Cocoa beans drying under sunlight on a patio, with a wooden rake used to spread and turn the beans evenly during the post-harvest process. This traditional method helps ensure even drying and high-quality chocolate production.
Chocolate majors are diversifying away from West Africa (Image: Getty Images/Rparobe)

Such diversification, he says, will reduce the impact of a bad crop or disease on the overall cocoa market.

Barry Callebaut is also looking to diversify. It has signed agreements in Brazil to expand cocoa production there, and it already has production in Ecuador.

FMCG giant Mars is also expanding its global investments, investing significantly into research centres for protecting supply chains.

In 2024, it opened a research laboratory to enhance yields in Indonesia. In December last year it partnered with commodities broker Sucden to boost climate resilient crop production in the Dominican Republic and Ecuador.

Nestlé, however, is still focused primarily on West Africa. Africa represents around 64% of the cocoa sourced through the Nestlé Cocoa Plan, as opposed to Latin America, which represents 32%.

Côte d’Ivoire remains Nestlé’s main origin, and along with Ghana is the location of its income accelerator programme. This programme represents Nestlé’s efforts to improve yields through encouraging farmers to change their agricultural practices.

Nestlé has also developed technical innovations to improve its cocoa yields.

Cocoa replacements

As well as moving into different regions, some major chocolate players are even looking at replacements for cocoa itself.

Barry Callebaut, for example, has partnered with biotech company Planet A Foods, which produces a cocoa alternative through locally available crops such as sunflower seeds.

It is also looking into cultivated cocoa. In a partnership with Zurich University of Applied Sciences (ZHAW), it is researching the potential of cultivated cocoa to shield itself from supply chain uncertainties.

Despite comparisons to cultivated meat, the process is substantially simpler when done with cocoa.

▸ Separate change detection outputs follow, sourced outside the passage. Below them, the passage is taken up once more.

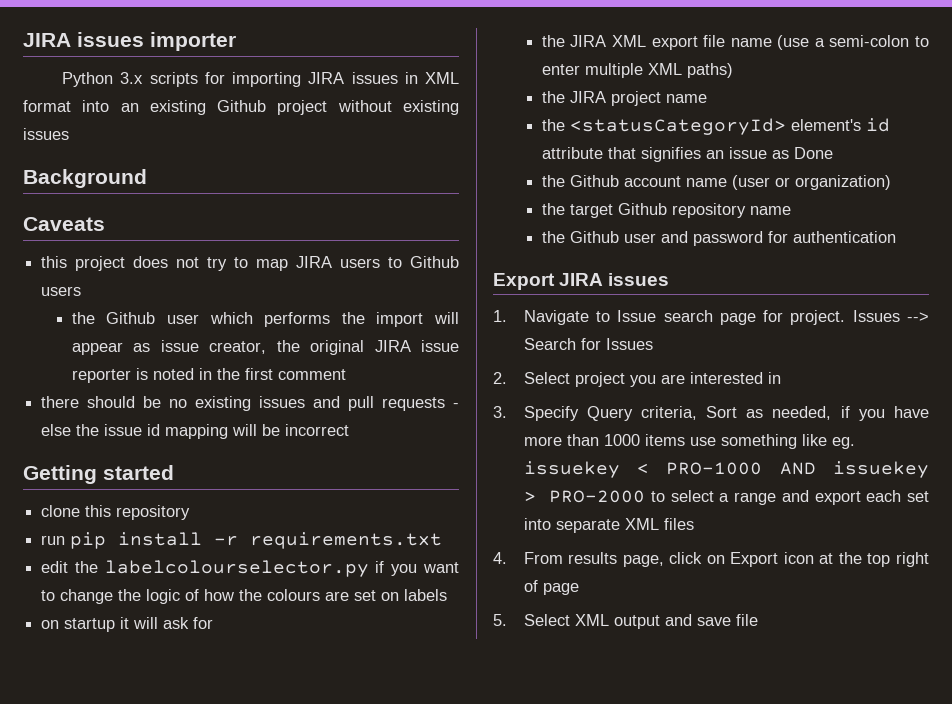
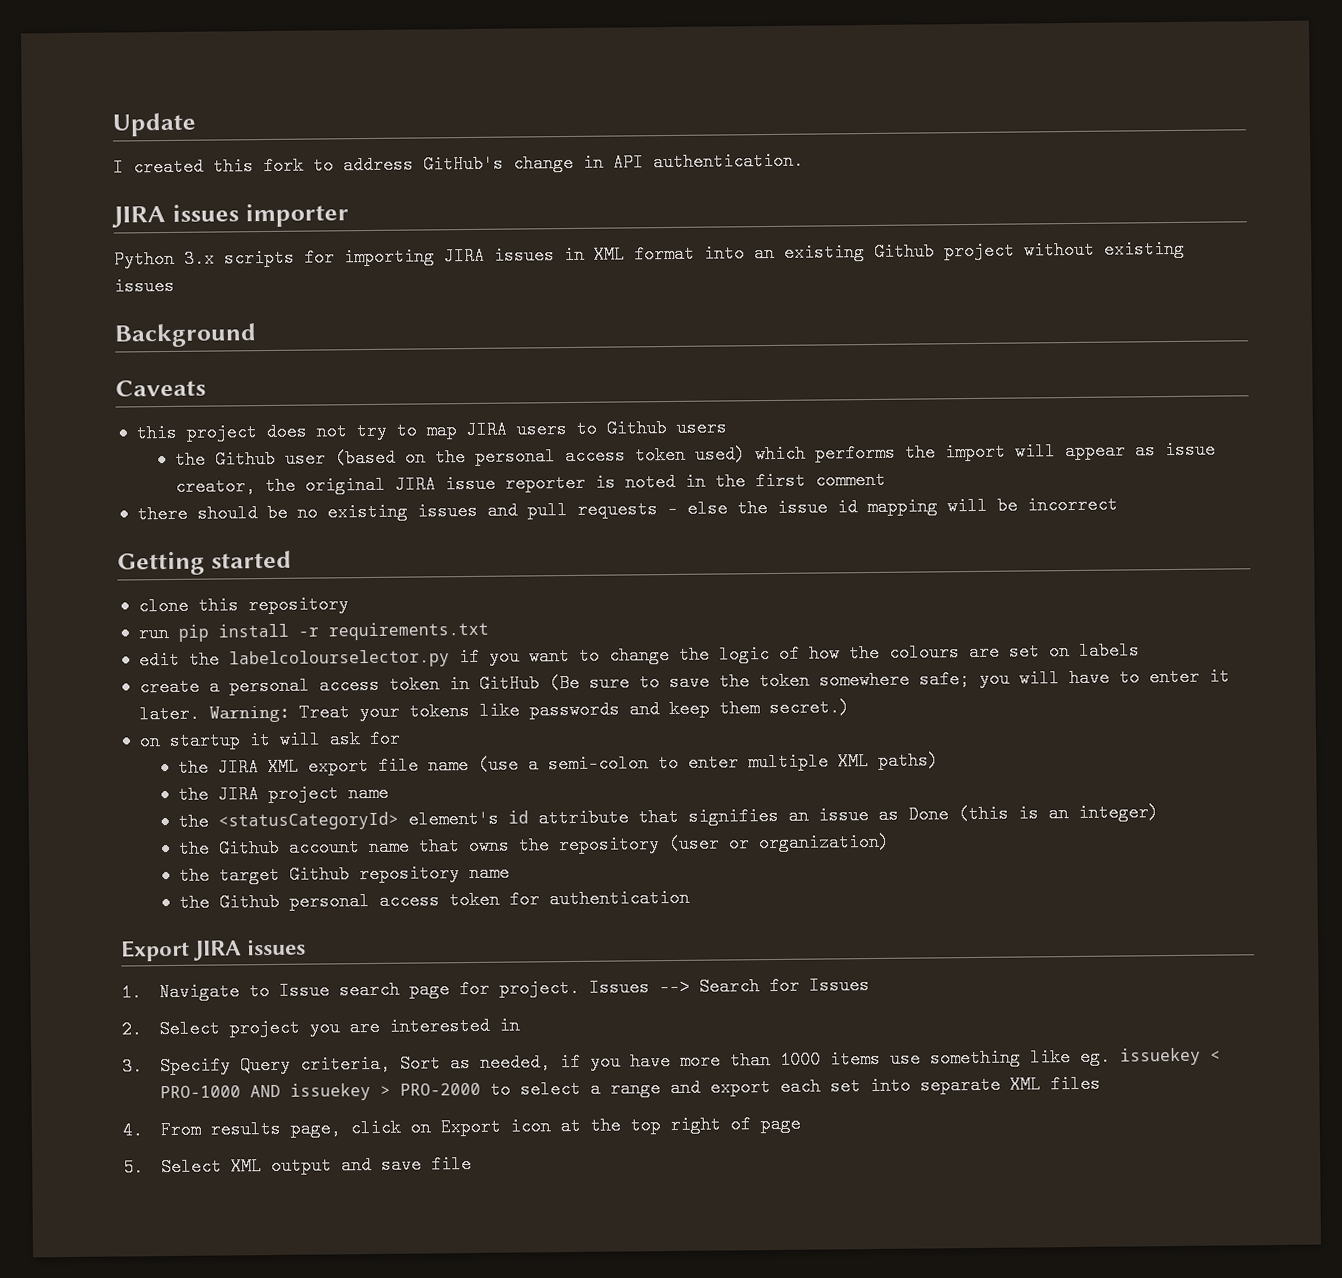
(23, 40) none -> [112,112,196,137] [113,151,804,177] Update // I created this fork to address GitHub's change in API authentication. //
(199, 319) none -> [334,445,746,468] (based on the personal access token used)
(448, 595) none -> [138,667,1230,697] [138,698,850,724] // create a personal access token in GitHub (Be sure to save the token somewhere safe; you will have to enter it later. Warning: Treat your tokens like passwords and keep them secret.)
(833, 153) none -> [957,803,1159,824] (this is an integer)
(727, 182) none -> [417,835,660,856] that owns the repository
[623,231,763,246] user and password -> [288,890,500,911] personal access token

Natural dark brown cocoa powder in spoon in the background, top view, close up. Heap of organic cacao powder
Several chocolate majors are investing in cocoa alternatives (Image: Getty Images/Inteki1)

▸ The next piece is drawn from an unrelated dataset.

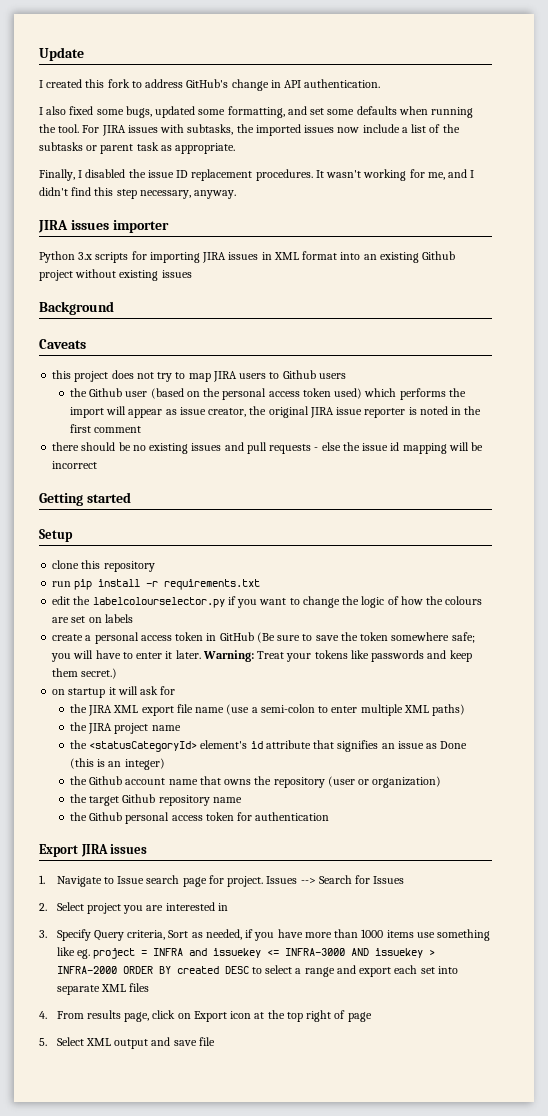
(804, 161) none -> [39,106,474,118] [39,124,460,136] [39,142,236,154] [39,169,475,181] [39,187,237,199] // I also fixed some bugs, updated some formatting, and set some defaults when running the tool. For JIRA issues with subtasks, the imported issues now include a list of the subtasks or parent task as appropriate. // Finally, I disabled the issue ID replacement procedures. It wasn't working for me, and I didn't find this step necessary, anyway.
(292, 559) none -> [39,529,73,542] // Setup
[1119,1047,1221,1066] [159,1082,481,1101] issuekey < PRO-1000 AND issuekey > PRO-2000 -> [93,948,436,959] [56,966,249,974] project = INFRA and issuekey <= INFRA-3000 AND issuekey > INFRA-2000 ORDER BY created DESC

Mondelēz also plans to invest in ‘lab-grown’ cocoa, which it predicts will have greater availability over time.

CEO Van de Put even suggests that the European Commission and US would be likely to approve it. “Why? Because it has significant beneficial effect in the sense that all the negatives that surround the cocoa supply chain would not be there as it relates to climate and other social effects.”

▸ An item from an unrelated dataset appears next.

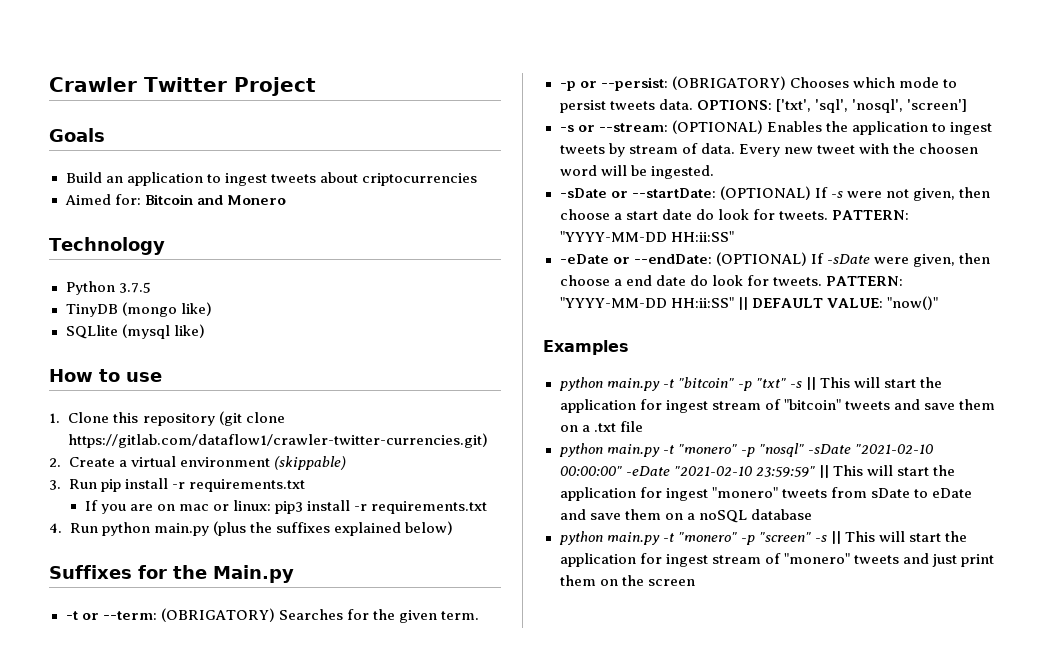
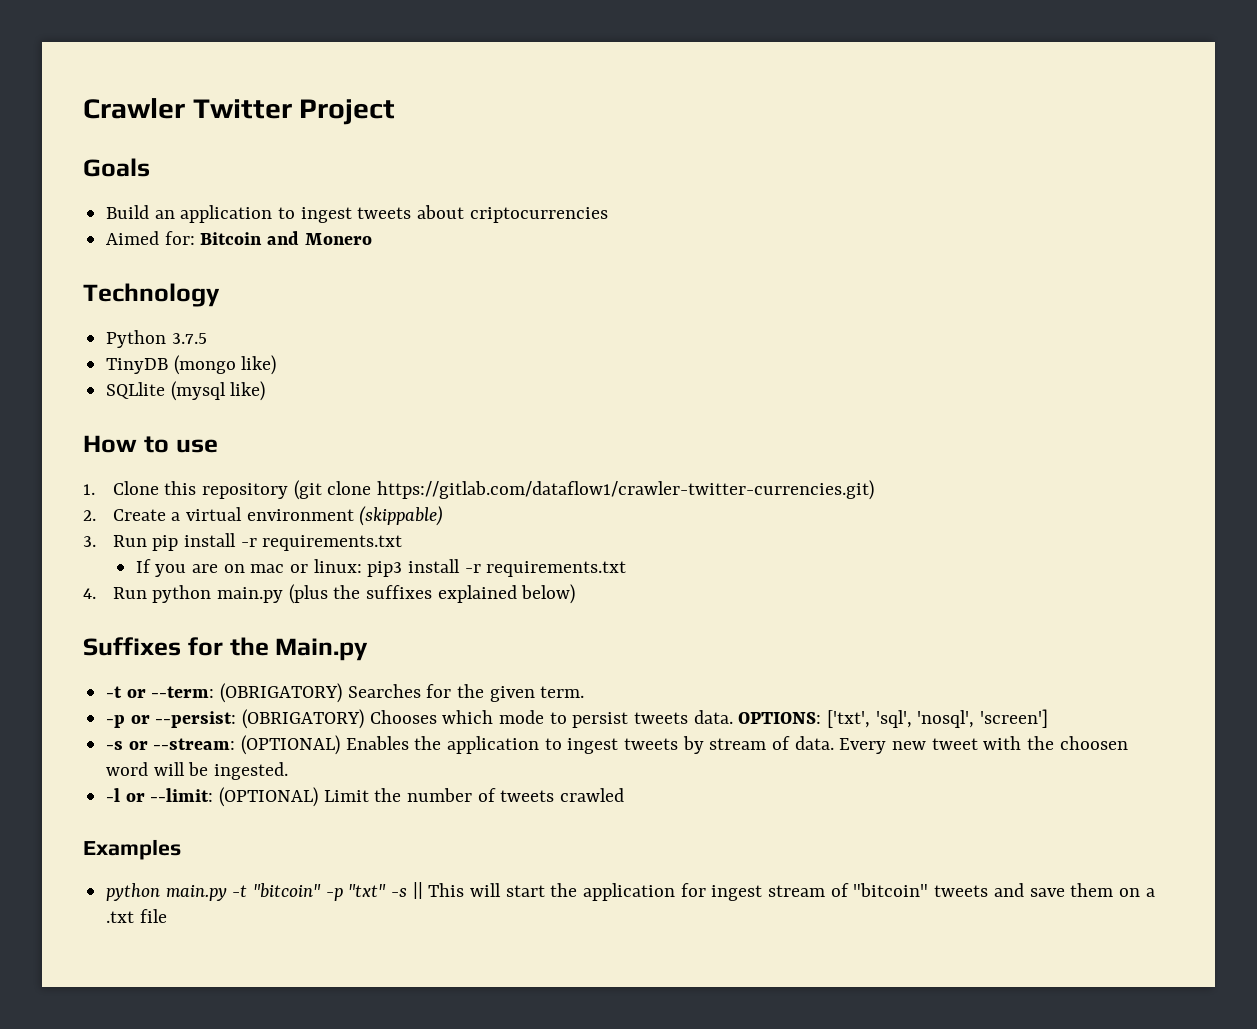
[559,186,990,201] [559,209,909,220] [559,231,734,242] [559,252,990,267] [559,275,903,286] [559,296,938,310] -sDate or --startDate: (OPTIONAL) If -s were not given, then choose a start date do look for tweets. PATTERN: "YYYY-MM-DD HH:ii:SS" // -eDate or --endDate: (OPTIONAL) If -sDate were given, then choose a end date do look for tweets. PATTERN: "YYYY-MM-DD HH:ii:SS" || DEFAULT VALUE: "now()" -> [106,787,625,807] -l or --limit: (OPTIONAL) Limit the number of tweets crawled
[558,443,933,457] [559,465,955,478] [559,487,972,501] [559,509,812,523] [558,531,968,545] [559,553,994,567] [559,575,695,586] // python main.py -t "monero" -p "nosql" -sDate "2021-02-10 00:00:00" -eDate "2021-02-10 23:59:59" || This will start the application for ingest "monero" tweets from sDate to eDate and save them on a noSQL database // python main.py -t "monero" -p "screen" -s || This will start the application for ingest stream of "monero" tweets and just print them on the screen -> (167, 916) none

The multinational has been putting money into the start-up Celleste Bio, which produces cultivated cocoa.

Other companies, including Lindt & Sprüngli, have also been investing in cultivated cocoa.

“Cocoa remains fundamental to chocolate, and we have a broad portfolio that relies on it”

Nestlé spokesperson

Nevertheless, as of yet, cultivated cocoa does not have regulatory approval anywhere in the world. Transitioning to it remains a possibility, rather than a concrete action.

Nestlé, meanwhile, is much less focused on alternatives. “Cocoa remains fundamental to chocolate, and we have a broad portfolio that relies on it,” says a spokesperson for the company.

While it is exploring the potential for the use of alternatives, cocoa remains its priority. “Today, real chocolate still requires cocoa.”